■ How to complete this task
Among the entries that follow, how many lines contain the word "ASHP"? Give the number alone.

■ The data

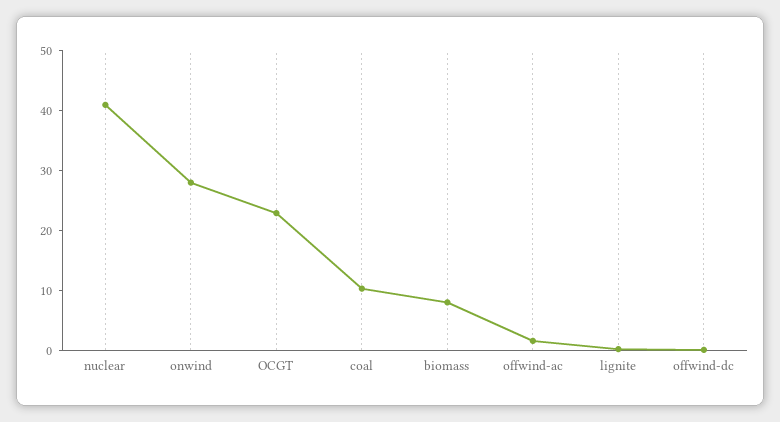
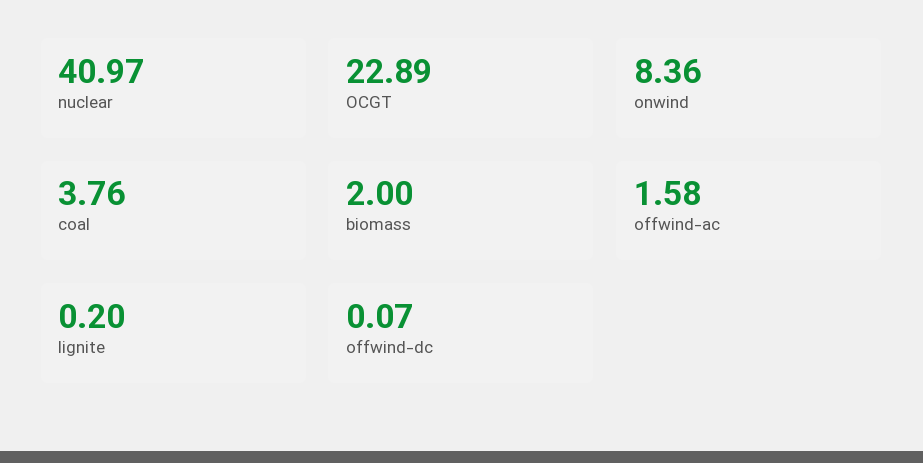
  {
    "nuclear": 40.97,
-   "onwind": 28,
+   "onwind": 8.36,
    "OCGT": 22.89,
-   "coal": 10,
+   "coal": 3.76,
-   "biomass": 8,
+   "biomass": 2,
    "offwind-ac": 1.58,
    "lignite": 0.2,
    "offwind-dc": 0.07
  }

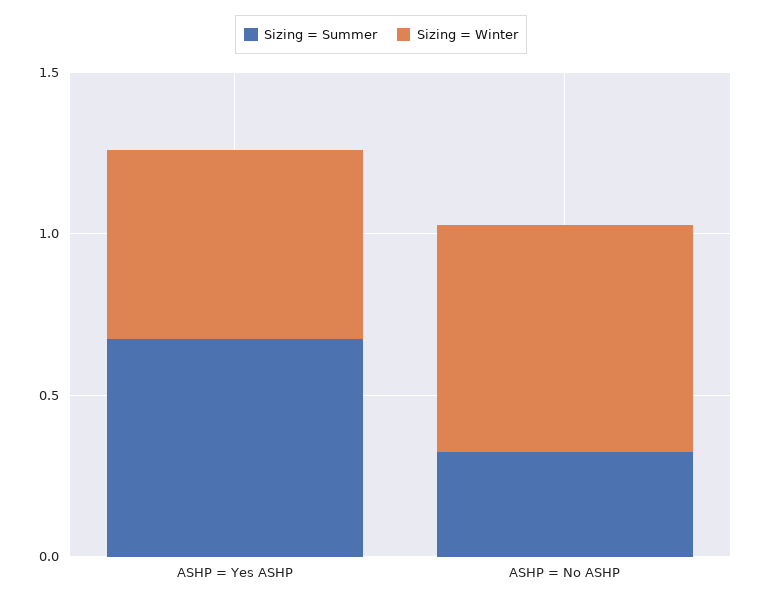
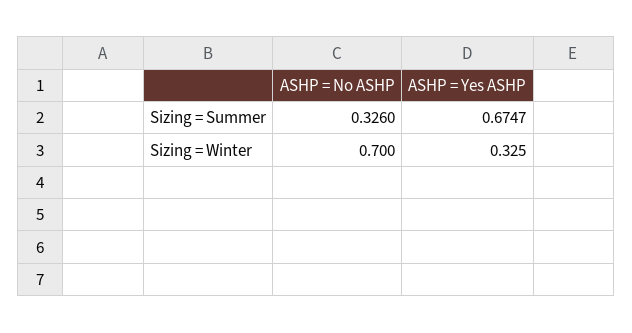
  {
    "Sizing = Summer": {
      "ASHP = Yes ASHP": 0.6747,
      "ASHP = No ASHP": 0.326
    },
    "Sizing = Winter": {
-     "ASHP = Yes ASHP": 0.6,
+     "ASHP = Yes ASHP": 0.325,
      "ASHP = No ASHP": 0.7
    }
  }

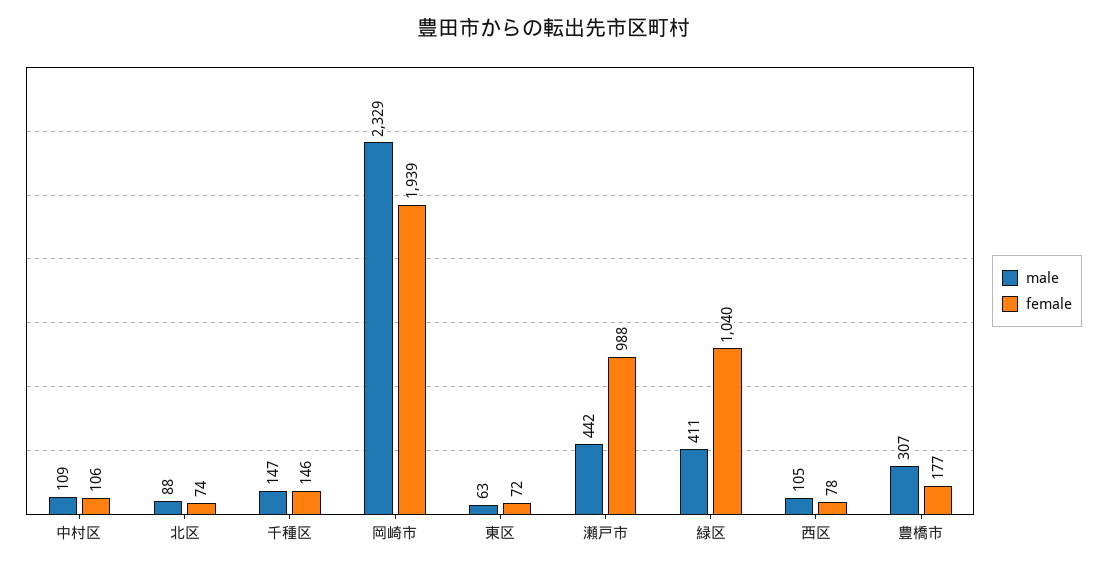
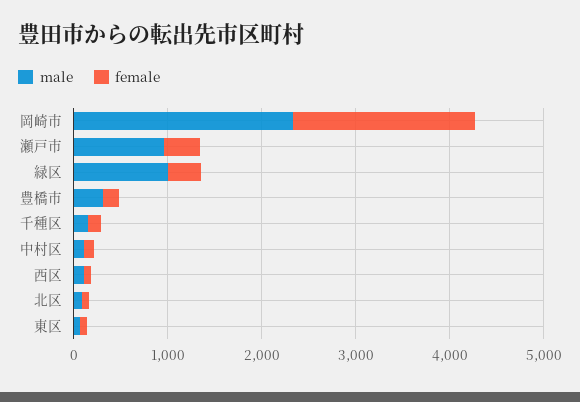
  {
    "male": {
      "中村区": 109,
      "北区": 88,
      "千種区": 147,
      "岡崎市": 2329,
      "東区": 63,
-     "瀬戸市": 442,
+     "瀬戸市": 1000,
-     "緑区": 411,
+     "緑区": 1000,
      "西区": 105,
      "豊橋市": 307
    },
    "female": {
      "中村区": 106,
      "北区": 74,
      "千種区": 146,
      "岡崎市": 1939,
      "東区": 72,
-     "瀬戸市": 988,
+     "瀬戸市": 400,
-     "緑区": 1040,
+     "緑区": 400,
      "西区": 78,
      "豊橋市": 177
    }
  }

...

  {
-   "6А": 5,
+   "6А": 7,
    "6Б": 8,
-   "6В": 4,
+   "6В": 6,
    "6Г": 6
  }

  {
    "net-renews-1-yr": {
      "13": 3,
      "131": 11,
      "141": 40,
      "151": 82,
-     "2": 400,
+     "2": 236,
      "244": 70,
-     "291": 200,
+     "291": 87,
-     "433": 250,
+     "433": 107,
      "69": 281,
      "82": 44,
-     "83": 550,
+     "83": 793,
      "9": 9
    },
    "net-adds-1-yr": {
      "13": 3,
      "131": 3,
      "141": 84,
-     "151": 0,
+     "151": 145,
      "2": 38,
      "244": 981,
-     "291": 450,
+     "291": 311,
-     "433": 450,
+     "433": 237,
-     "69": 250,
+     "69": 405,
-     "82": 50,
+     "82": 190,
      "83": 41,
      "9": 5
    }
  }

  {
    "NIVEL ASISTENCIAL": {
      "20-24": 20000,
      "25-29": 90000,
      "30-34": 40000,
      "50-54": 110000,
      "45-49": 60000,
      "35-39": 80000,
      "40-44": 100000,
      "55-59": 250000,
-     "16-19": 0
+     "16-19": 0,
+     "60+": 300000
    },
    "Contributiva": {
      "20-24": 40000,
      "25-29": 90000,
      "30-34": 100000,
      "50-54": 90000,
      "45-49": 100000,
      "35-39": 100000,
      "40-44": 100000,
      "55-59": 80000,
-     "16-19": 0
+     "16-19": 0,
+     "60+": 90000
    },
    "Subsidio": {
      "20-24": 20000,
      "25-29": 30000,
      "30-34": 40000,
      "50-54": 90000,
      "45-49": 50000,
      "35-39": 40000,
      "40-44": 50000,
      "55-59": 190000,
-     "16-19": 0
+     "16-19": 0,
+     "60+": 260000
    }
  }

■ Output of the exercise
5